Espresso is a staple in the coffee world, arguably the most iconic, serving as the foundation for drinks like Americanos and cappuccinos.
Mastering espresso is no easy feat—it’s one of the most intricate brewing methods, demanding precise equipment for a perfect result.
In this article, I’ll share what I’ve learned after using my first espresso machine for a few weeks.
1. Freshly roasted beans is a must
To achieve great results with espresso, fresh beans are essential. With older beans, the soluble and volatile compounds, as well as the CO2 trapped inside, have long expired.
Brewing espresso with freshly roasted beans is the only way to make a truly good espresso. Using old beans is almost like having a chemical reaction that doesn’t happen.
2. Darker roast are easier to extract
Darker roasts are definitely easier to extract, as they are naturally more soluble. It’s much simpler to achieve a perfect bottomless porta filter extraction with a darker roast, while medium roasts tend to have messy spraying, especially when they’re old.
Darker roasts are also notably easier to extract at temperatures below 90°C and pressures under 9 bar in the puck.
3. 9 bars of pressure is the standard
While people often have their preferences for 12, 9, or 6 bars of pressure, the standard is typically 9 bars. This is likely due to factors like output and the need to extract the right amount of weight within the optimal time, without pulling too many of the burnt compounds.
This doesn’t imply that 9 bars will always taste better than 6 bars; it simply means that the standard setup typically uses 9 bars of pressure in the pump.
4. 58mm porta filters doesn’t necessarily yield the best results
A 58mm porta filter is considered the commercial standard as it can with the right basket host over 21 grams of coffee for a double espresso.
In my opinion 58mm porta filter looks amazing and make visually some of the best bottomless extraction I’ve seen.

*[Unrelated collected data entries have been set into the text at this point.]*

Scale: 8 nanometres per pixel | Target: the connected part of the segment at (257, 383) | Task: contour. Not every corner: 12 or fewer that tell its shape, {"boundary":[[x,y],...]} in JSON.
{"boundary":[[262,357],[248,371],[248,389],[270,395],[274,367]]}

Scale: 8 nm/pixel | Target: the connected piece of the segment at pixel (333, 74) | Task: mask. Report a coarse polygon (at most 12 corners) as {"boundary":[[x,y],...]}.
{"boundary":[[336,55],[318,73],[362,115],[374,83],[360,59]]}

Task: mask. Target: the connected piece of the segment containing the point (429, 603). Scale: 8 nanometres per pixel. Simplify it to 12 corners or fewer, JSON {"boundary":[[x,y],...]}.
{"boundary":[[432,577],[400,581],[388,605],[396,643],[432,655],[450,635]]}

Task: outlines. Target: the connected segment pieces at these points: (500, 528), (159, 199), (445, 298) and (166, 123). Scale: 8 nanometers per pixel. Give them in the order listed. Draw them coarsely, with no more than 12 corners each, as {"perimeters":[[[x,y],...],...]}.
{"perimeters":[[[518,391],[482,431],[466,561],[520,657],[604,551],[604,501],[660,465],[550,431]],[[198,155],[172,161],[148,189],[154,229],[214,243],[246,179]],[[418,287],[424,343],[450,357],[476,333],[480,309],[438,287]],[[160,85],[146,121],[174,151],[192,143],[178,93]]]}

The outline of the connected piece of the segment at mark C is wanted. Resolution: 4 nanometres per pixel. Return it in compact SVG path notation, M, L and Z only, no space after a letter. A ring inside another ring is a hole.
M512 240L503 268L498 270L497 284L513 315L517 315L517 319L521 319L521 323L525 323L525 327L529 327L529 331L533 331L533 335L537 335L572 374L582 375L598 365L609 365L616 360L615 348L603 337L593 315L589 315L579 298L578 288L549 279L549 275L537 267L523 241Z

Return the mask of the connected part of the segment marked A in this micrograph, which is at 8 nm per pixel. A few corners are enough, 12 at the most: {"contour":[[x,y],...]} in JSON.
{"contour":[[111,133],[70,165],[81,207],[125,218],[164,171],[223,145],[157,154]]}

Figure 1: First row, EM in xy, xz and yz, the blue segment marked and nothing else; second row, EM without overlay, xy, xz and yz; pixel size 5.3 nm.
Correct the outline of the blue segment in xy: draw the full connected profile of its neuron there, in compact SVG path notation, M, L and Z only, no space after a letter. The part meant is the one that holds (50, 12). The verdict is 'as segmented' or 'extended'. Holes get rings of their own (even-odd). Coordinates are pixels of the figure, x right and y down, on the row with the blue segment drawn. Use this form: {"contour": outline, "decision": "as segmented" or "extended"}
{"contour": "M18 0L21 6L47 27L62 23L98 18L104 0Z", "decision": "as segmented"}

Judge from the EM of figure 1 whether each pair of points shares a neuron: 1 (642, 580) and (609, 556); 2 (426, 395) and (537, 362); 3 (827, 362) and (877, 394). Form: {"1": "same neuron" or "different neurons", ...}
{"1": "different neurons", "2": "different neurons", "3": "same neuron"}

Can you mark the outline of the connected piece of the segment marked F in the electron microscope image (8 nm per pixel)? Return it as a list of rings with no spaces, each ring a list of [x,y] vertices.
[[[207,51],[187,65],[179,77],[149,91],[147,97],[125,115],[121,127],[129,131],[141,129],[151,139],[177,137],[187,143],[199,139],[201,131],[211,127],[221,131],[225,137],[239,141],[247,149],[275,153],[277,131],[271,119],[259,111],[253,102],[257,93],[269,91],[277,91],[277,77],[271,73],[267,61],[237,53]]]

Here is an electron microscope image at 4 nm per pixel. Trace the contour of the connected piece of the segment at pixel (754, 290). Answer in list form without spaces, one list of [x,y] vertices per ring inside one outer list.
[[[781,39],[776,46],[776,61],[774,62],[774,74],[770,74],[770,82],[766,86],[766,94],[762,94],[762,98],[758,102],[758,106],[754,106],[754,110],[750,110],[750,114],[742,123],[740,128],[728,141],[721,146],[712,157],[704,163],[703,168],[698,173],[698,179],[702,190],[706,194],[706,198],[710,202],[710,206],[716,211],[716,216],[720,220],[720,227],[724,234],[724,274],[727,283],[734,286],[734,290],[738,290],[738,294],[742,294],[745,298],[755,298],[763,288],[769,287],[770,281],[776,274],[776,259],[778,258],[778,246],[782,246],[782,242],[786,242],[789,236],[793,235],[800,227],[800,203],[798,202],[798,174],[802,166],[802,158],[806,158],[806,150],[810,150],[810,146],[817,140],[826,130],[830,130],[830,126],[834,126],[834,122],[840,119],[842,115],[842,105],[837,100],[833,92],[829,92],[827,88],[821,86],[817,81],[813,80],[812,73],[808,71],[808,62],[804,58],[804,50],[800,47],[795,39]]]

However, when considering taste and proper weight, I believe 14-16 grams of ground coffee is a much better dose for a double espresso. Additionally, having a deeper puck rather than a wider one allows for a coarser grind if needed, as the water will take longer to travel through. It is more forgiving if you will.
5. Your beans will only be good for a couple of weeks
With espresso, you can quickly notice how beans extract differently over just a few days due to oxygenation and the loss of CO2.
This means your beans should be consumed relatively quickly, unless stored in a proper container or frozen. While freezing coffee beans might seem like a no-go, I can tell you that some of my 6-month-old beans have become unusable in an espresso machine.
6. Pressurized basket aren’t the real thing
For me, while pressurized baskets provide consistent and decent results, they don’t compare to a true espresso made with puck resistance alone.
The flavor is much stronger and richer with a proper unpressurized basket. In fact, the only reason I would use a pressurized basket is if I wanted to experiment with pre-ground coffee, but that’s the extent of it.
True crema is formed from the CO2 particles trapped inside fresh beans, it looks dark velvety, while the fake crema, or bubbles, produced by a pressurized basket results from air being mixed due to the pressure looking like foam.
7. Manual espresso machines are more fun
In my view, the enjoyable aspect of espresso, beyond its rich and concentrated flavor, is the ability to fine-tune every detail—from the grind to the basket and shower screen. Even your WDT tool can have a significant impact on the success of your extraction.
For all coffee enthusiasts, using a manual machine is akin to taking the time to prepare a perfect meal. If you prefer convenience, Nespresso has you covered.
8. Fruity coffees aren’t the main purpose of espresso
In my opinion, which is quite subjective, espresso pairs best with rich, nutty, and cacao flavors.
Of course, some fruitier coffee beans, like Lavazza Espresso Italiano, can stand out, but overall, people tend to crave that sweet and chocolaty taste.
For fruity and subtle flavors, a filter coffee like V60 offers much more precision and balance.
9. Temperature consistency plays a huge role
Temperature profile plays a crucial role in espresso extraction. The more precise your temperature control, the more consistent your coffee will be.
This is likely one of the reasons why boilers are preferred over thermo blocks in espresso machines.
Machines like those from Decent even allow you to customize your extraction profile for perfectly consistent results using a graph.
10. You can get a very good espresso with a 250 euros budget
We’re all impressed by videos showcasing flawless bottomless extractions with high-end equipment. However, the truth is that even smaller, more affordable machines can produce excellent results.
Take the Delonghi ECP, for example—it’s just as good as the Gaggia Classic Pro when it comes to taste.
The main advantages of a premium machine are better control over flow, temperature, overall experience, and build quality.